> **Cosa si richiede**
Estrai dal brano sulla quarantena la parte che comincia con le parole "Mi rassicura solo" e si chiude dopo le parole "tutti restassero fermi.", copiandola senza alcuna modifica.

> **Brano fornito**

···

Mi rassicura solo l’idea di starmene chiusa in una stanza con le mie cose e non avere contatti con nessuno. Nemmeno al telefono. Lascio andare a vuoto la suoneria fingendo di non esserci. L’idea di parlare con qualcuno mi pesa come un macigno. Sarà perché temo qualche brutta notizia, qualche morto, qualche peggioramento, oppure temo che mi si chieda di uscire e non so come spiegare che non ne ho nessuna intenzione, che, anzi vorrei che tutti restassero fermi.

 Adesso a distanza di una settimana la situazione si è un po’ sciolta dentro di me, anche se fuori si è aggravata. Le mie peggiori paure sono state confermate da scienziati e politici, ma almeno so che nessuno troverà esagerato il mio ritiro. Adesso il problema è un altro: questa quarantena durerà a lungo e devo tentare di riempire il tempo in qualche modo. Provo a leggere un libro che ho sul comodino, ma la concentrazione per farlo continua ad andare via, inutile estraniarmi in un romanzo, il presente è “troppo Presente”, troppo pesante, mi arrendo al primo tentativo anche dopo aver provato a chiedere dei rimborsi per un viaggio che non posso più fare, rimando la noia di recuperare un documento che mi serve. Ho questa sensazione di collasso: tutto il mio mondo è bombardato, bruciato, contagiato e compare all’improvviso dentro la mia testa una colonna sonora, è una canzone dei Subsonica, dice: “fuori è un mondo fragile ma tutto qui cade incantevole…”. È come se fossi protagonista del video e stessi assistendo al mondo che crolla, osservo inerme l’apocalisse. Tutti i social e quei messaggi che prima mi tenevano in contatto con gli altri ora mi irritano, mi sembrano un chiacchiericcio dannoso. Non ho nemmeno voglia di ridere, di ascoltare una barzelletta o prestare attenzione a un meme ridicolo, perché scherzare davanti a tutta questa sofferenza mi offende. Non capisco questi che hanno bisogno di esprimersi con parole, canzoni, poesie, video, ma perché a me non viene? Perché non partecipo?  Mi sento più sola di prima circondata da un mondo di iperattivi chiusi in casa che annegano lo sconforto con mille iniziative. So che anche io devo scrivere un progetto di lavoro e consegnare… mi metto davanti lo schermo e lì… niente. Scrivo una frase e la cancello mille volte, perde tutto di senso, mi sembra qualunque progetto sia inutile da pianificare.

···

> **Insieme di dati**
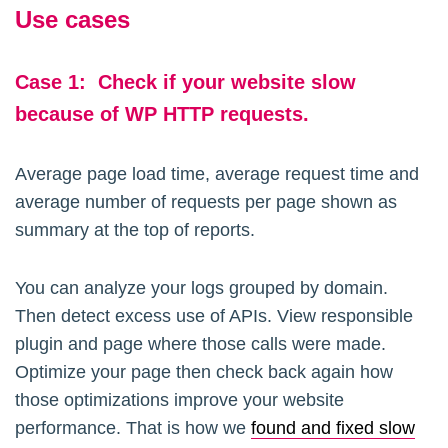
Use cases
Case
1:
Check if your website slow
because of WP HTTP requests.
Average page load time, average request time and
average number of requests per page shown as
summary at the top of reports.
You can analyze your logs grouped by domain.
Then detect excess use of APIs. View responsible
plugin and page where those calls were made.
Optimize your page then check back again how
those optimizations improve your website
performance. That is how we
found and fixed slow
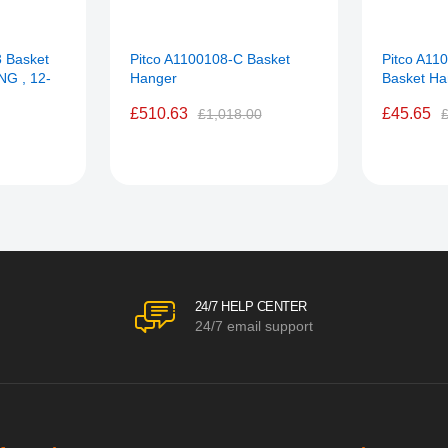
 Basket
Pitco A1100108-C Basket
Pitco A11
NG , 12-
Hanger
Basket H
£510.63
£45.65
£1,018.00
24/7 HELP CENTER
24/7 email support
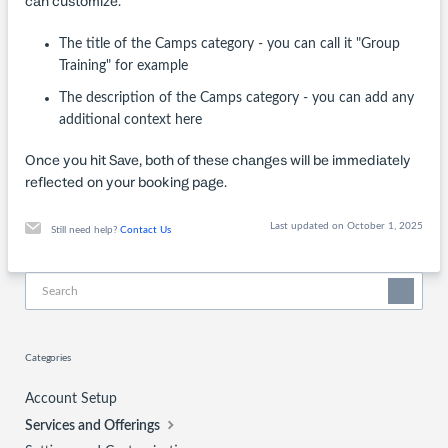
can customize:
The title of the Camps category - you can call it "Group
Training" for example
The description of the Camps category - you can add any
additional context here
Once you hit Save, both of these changes will be immediately
reflected on your booking page.
Last updated on October 1, 2025
Still need help?
Contact Us
Categories
Account Setup
Services and Offerings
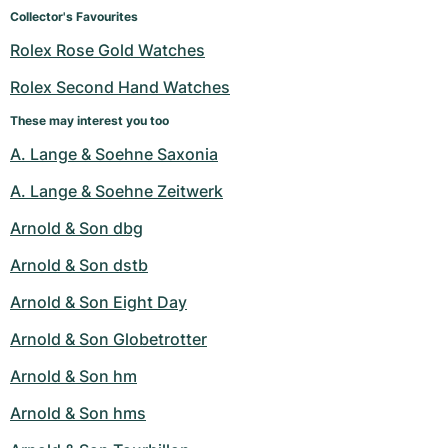
Women's Watches
Women's Watches
Collector's Favourites
Rolex Rose Gold Watches
Rolex Second Hand Watches
These may interest you too
A. Lange & Soehne Saxonia
A. Lange & Soehne Zeitwerk
Arnold & Son dbg
Arnold & Son dstb
Arnold & Son Eight Day
Arnold & Son Globetrotter
Arnold & Son hm
Arnold & Son hms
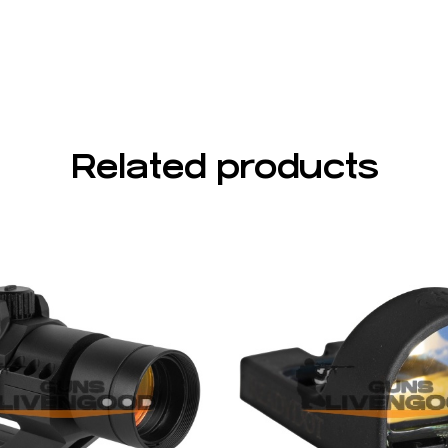
Related products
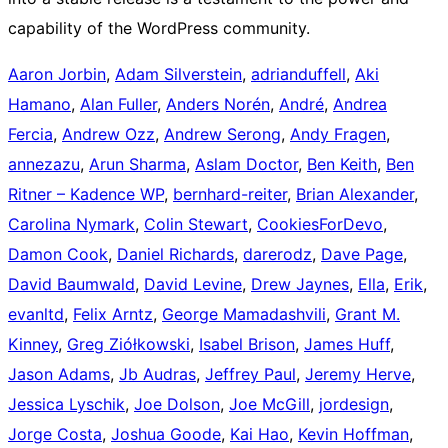
capability of the WordPress community.
Aaron Jorbin
,
Adam Silverstein
,
adrianduffell
,
Aki
Hamano
,
Alan Fuller
,
Anders Norén
,
André
,
Andrea
Fercia
,
Andrew Ozz
,
Andrew Serong
,
Andy Fragen
,
annezazu
,
Arun Sharma
,
Aslam Doctor
,
Ben Keith
,
Ben
Ritner – Kadence WP
,
bernhard-reiter
,
Brian Alexander
,
Carolina Nymark
,
Colin Stewart
,
CookiesForDevo
,
Damon Cook
,
Daniel Richards
,
darerodz
,
Dave Page
,
David Baumwald
,
David Levine
,
Drew Jaynes
,
Ella
,
Erik
,
evanltd
,
Felix Arntz
,
George Mamadashvili
,
Grant M.
Kinney
,
Greg Ziółkowski
,
Isabel Brison
,
James Huff
,
Jason Adams
,
Jb Audras
,
Jeffrey Paul
,
Jeremy Herve
,
Jessica Lyschik
,
Joe Dolson
,
Joe McGill
,
jordesign
,
Jorge Costa
,
Joshua Goode
,
Kai Hao
,
Kevin Hoffman
,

···

> **Soluzione**
Mi rassicura solo l’idea di starmene chiusa in una stanza con le mie cose e non avere contatti con nessuno. Nemmeno al telefono. Lascio andare a vuoto la suoneria fingendo di non esserci. L’idea di parlare con qualcuno mi pesa come un macigno. Sarà perché temo qualche brutta notizia, qualche morto, qualche peggioramento, oppure temo che mi si chieda di uscire e non so come spiegare che non ne ho nessuna intenzione, che, anzi vorrei che tutti restassero fermi.